[What to work on]: In your copy of the data below, reproduce every entry exactly and omit the pictures.

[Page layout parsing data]
☆ ☆ ☆ ☆ ☆

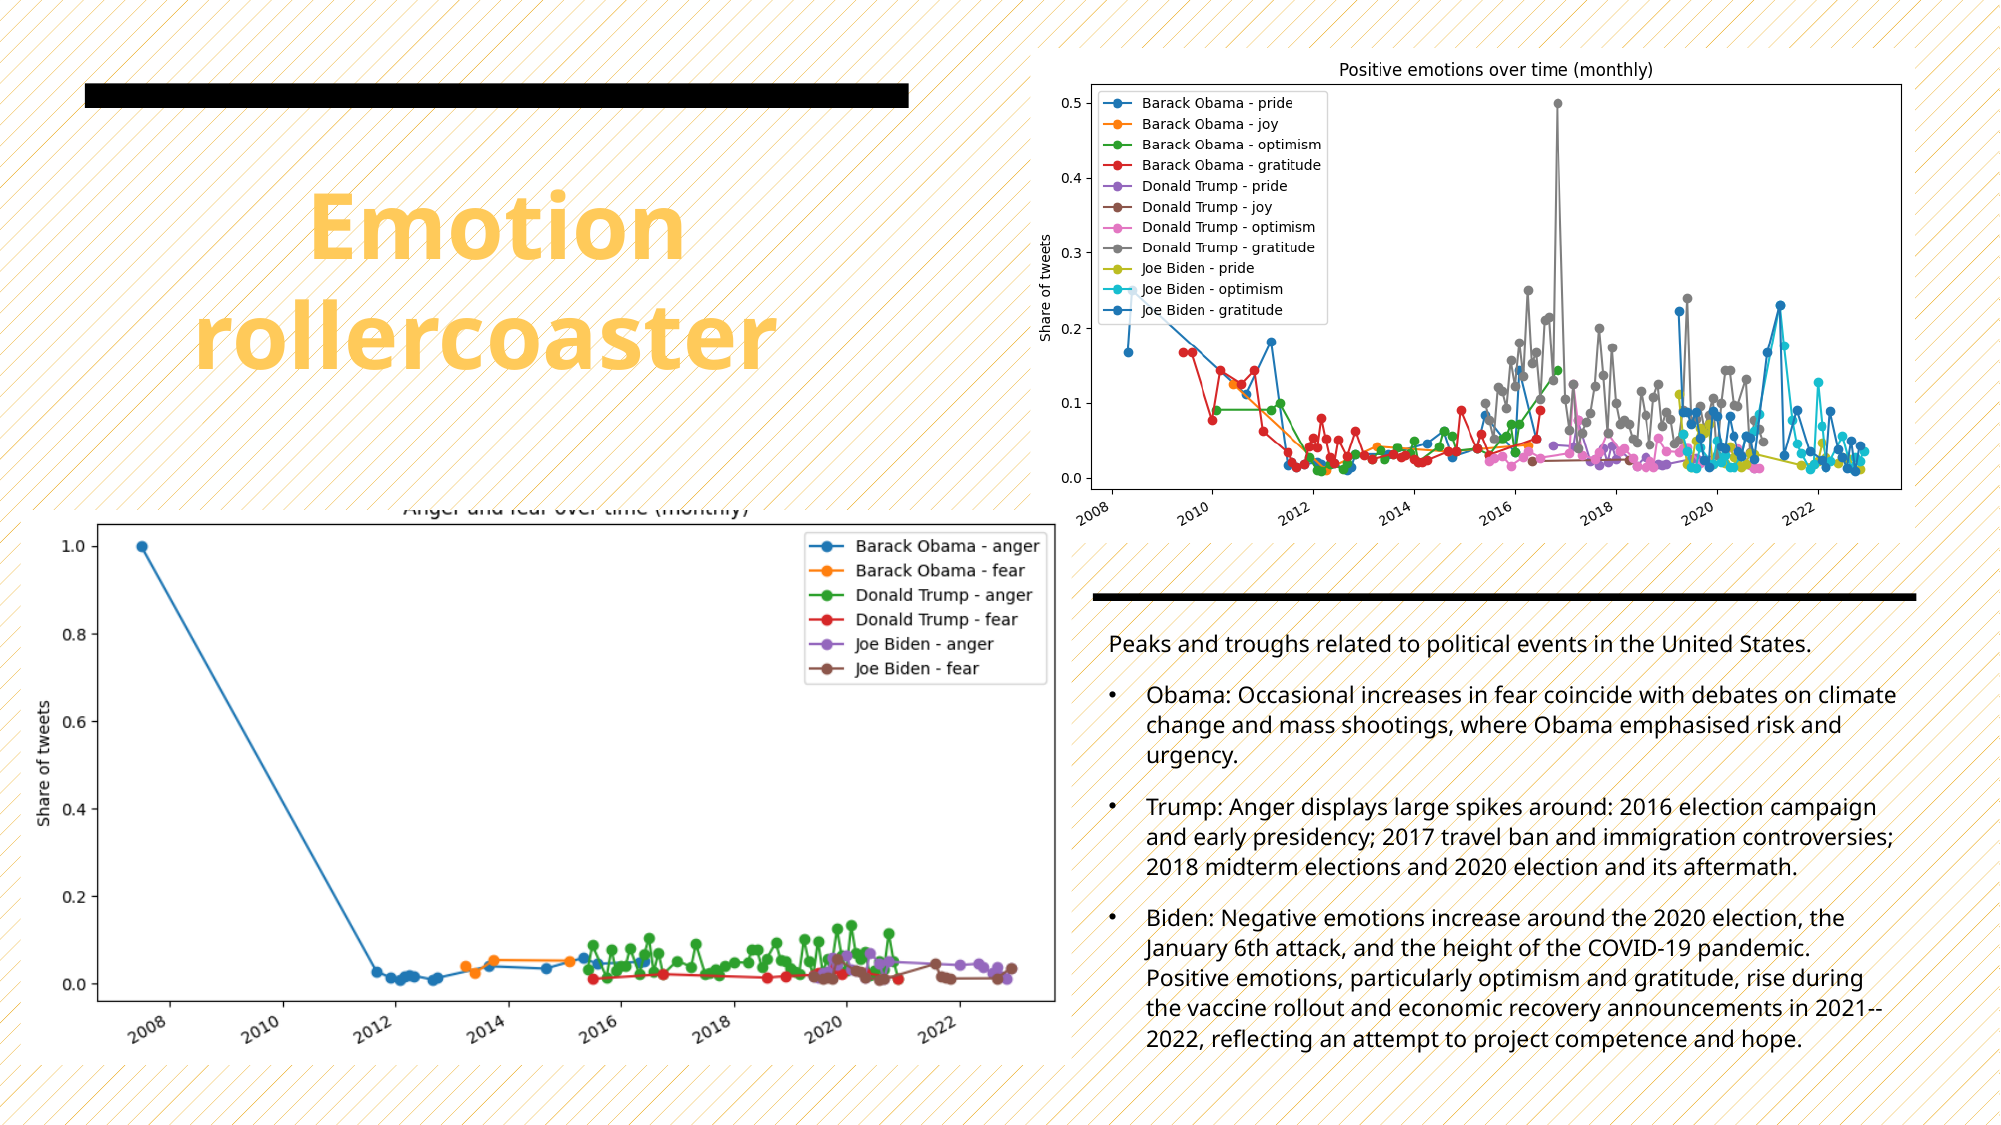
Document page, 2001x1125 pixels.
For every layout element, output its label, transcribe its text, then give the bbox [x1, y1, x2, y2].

title Emotion rollercoaster [85, 160, 911, 510]
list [1029, 47, 1916, 543]
text_box [83, 82, 910, 109]
picture [20, 510, 1073, 1065]
text_box [0, 0, 2000, 1125]
list Peaks and troughs related to political events in the United States. Obama: Occasional increases in fear coincide with debates on climate change and mass shootings, where Obama emphasised risk and urgency. Trump: Anger displays large spikes around: 2016 election campaign and early presidency; 2017 travel ban and immigration controversies; 2018 midterm elections and 2020 election and its aftermath. Biden: Negative emotions increase around the 2020 election, the January 6th attack, and the height of the COVID-19 pandemic. Positive emotions, particularly optimism and gratitude, rise during the vaccine rollout and economic recovery announcements in 2021--2022, reflecting an attempt to project competence and hope. [1093, 619, 1916, 1041]
text_box [1091, 592, 1918, 602]
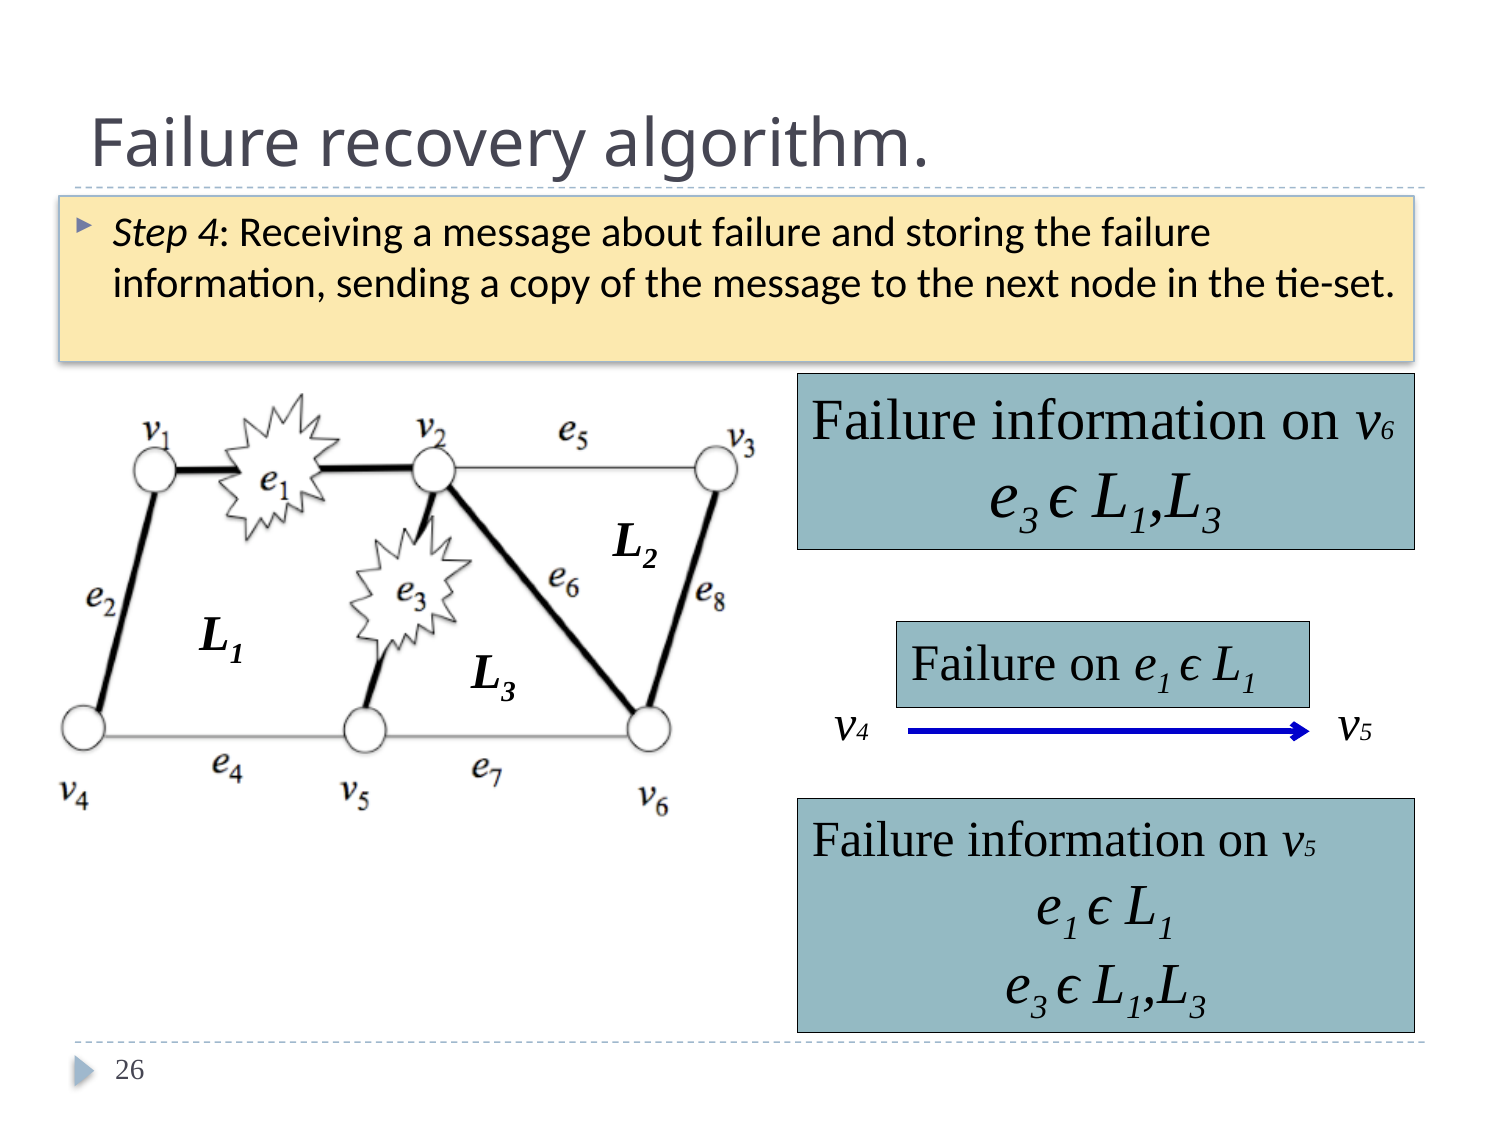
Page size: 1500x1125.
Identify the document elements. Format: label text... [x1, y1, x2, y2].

slide_number 26 [100, 1042, 426, 1103]
text_box v4 [819, 682, 884, 758]
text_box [52, 392, 757, 823]
text_box Step 4: Receiving a message about failure and storing the failure information, sending a copy of the message to the next node in the tie-set. [58, 195, 1415, 362]
text_box Failure on e1 ϵ L1 [896, 621, 1310, 708]
text_box v5 [1322, 682, 1388, 758]
text_box Failure information on v6 e3 ϵ L1,L3 [797, 373, 1415, 550]
text_box Failure information on v5 e1 ϵ L1 e3 ϵ L1,L3 [797, 798, 1415, 1033]
title Failure recovery algorithm. [75, 24, 1425, 188]
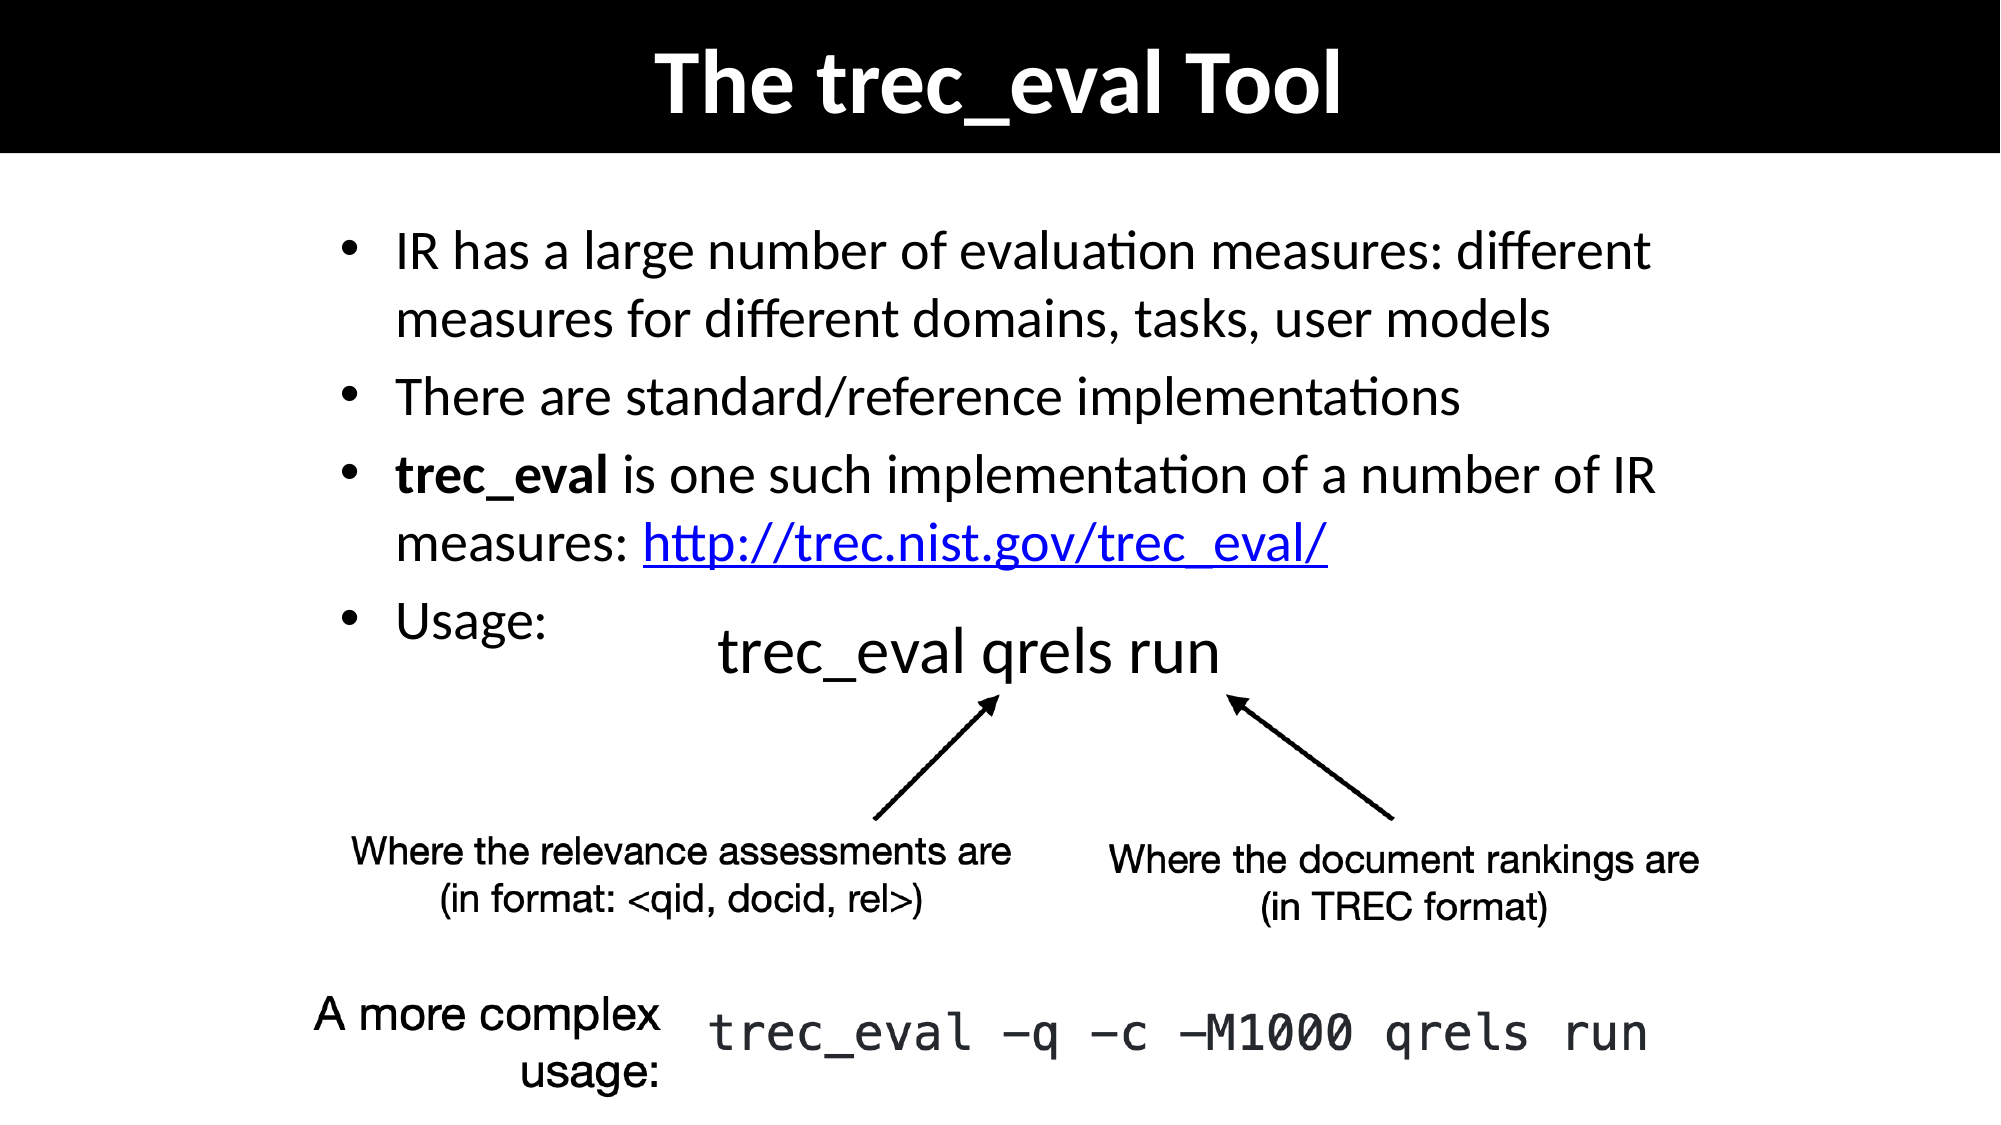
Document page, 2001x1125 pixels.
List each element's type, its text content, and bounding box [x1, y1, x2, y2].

picture [292, 693, 1708, 1125]
title The trec_eval Tool [0, 0, 2000, 154]
list IR has a large number of evaluation measures: different measures for different domains, tasks, user models There are standard/reference implementations trec_eval is one such implementation of a number of IR measures: http://trec.nist.gov/trec_eval/ Usage: [324, 206, 1675, 692]
text_box trec_eval qrels run [702, 599, 1237, 692]
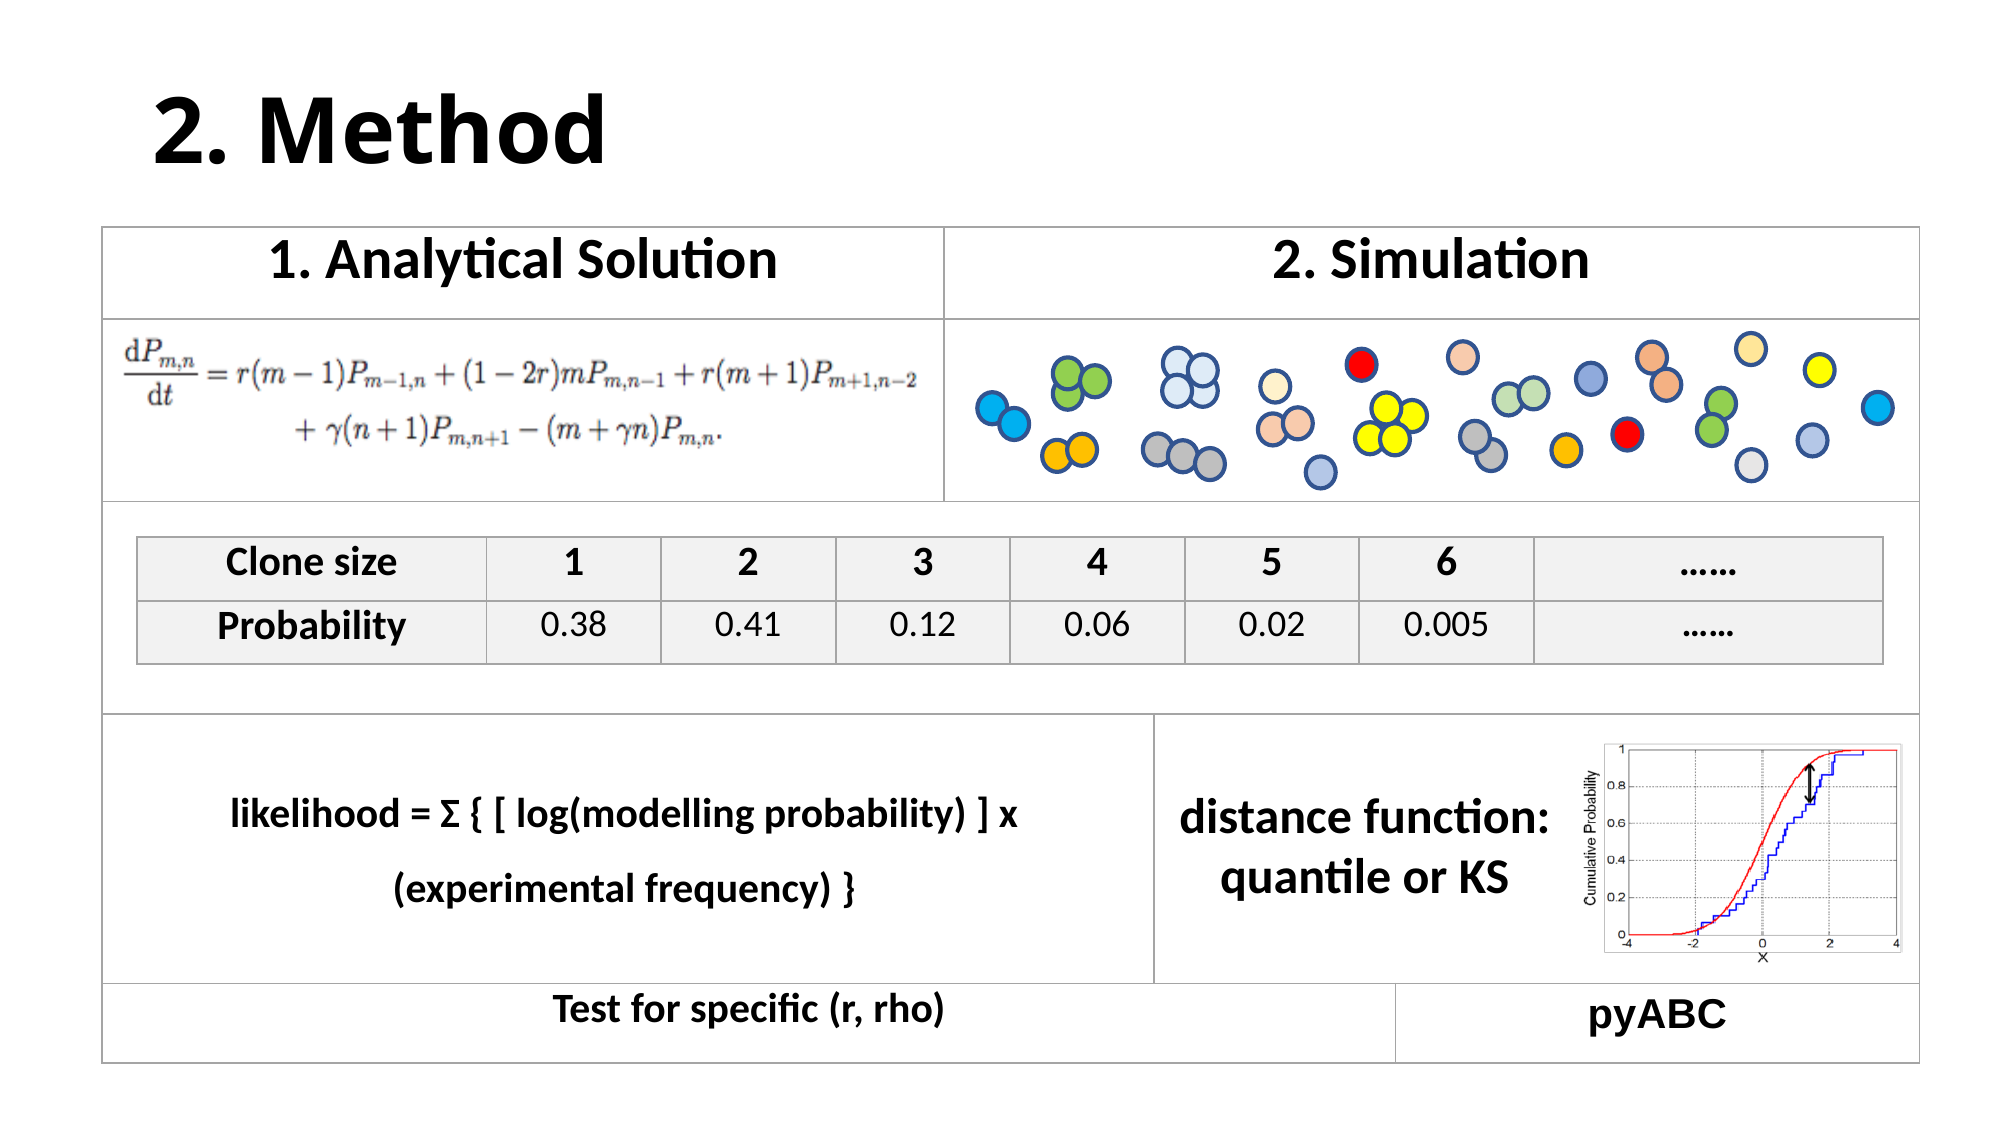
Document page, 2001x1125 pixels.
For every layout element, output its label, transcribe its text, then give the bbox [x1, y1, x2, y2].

☆ ☆ ☆ ☆ ☆

[Exercise answer]:
Document page, 2001x1125 pixels.
For every layout element, output its label, transcribe its text, then give the bbox [x1, y1, x2, y2].

title Emotion rollercoaster [85, 160, 911, 510]
list [1029, 47, 1916, 543]
text_box [83, 82, 910, 109]
picture [20, 510, 1073, 1065]
text_box [0, 0, 2000, 1125]
list Peaks and troughs related to political events in the United States. Obama: Occasional increases in fear coincide with debates on climate change and mass shootings, where Obama emphasised risk and urgency. Trump: Anger displays large spikes around: 2016 election campaign and early presidency; 2017 travel ban and immigration controversies; 2018 midterm elections and 2020 election and its aftermath. Biden: Negative emotions increase around the 2020 election, the January 6th attack, and the height of the COVID-19 pandemic. Positive emotions, particularly optimism and gratitude, rise during the vaccine rollout and economic recovery announcements in 2021--2022, reflecting an attempt to project competence and hope. [1093, 619, 1916, 1041]
text_box [1091, 592, 1918, 602]
Page size: 1500x1125.
Identify the document elements. Format: label text... [x1, y1, x2, y2].

slide_number 26 [100, 1042, 426, 1103]
text_box v4 [819, 682, 884, 758]
text_box [52, 392, 757, 823]
text_box Step 4: Receiving a message about failure and storing the failure information, sending a copy of the message to the next node in the tie-set. [58, 195, 1415, 362]
text_box Failure on e1 ϵ L1 [896, 621, 1310, 708]
text_box v5 [1322, 682, 1388, 758]
text_box Failure information on v6 e3 ϵ L1,L3 [797, 373, 1415, 550]
text_box Failure information on v5 e1 ϵ L1 e3 ϵ L1,L3 [797, 798, 1415, 1033]
title Failure recovery algorithm. [75, 24, 1425, 188]
Document page, 2001x1125 pixels.
List each element's type, its text content, and bounding box [x1, y1, x2, y2].

picture [292, 693, 1708, 1125]
title The trec_eval Tool [0, 0, 2000, 154]
list IR has a large number of evaluation measures: different measures for different domains, tasks, user models There are standard/reference implementations trec_eval is one such implementation of a number of IR measures: http://trec.nist.gov/trec_eval/ Usage: [324, 206, 1675, 692]
text_box trec_eval qrels run [702, 599, 1237, 692]
Document page, 2001x1125 pixels.
For every layout element, output its label, transcribe its text, then give the bbox [x1, y1, x2, y2].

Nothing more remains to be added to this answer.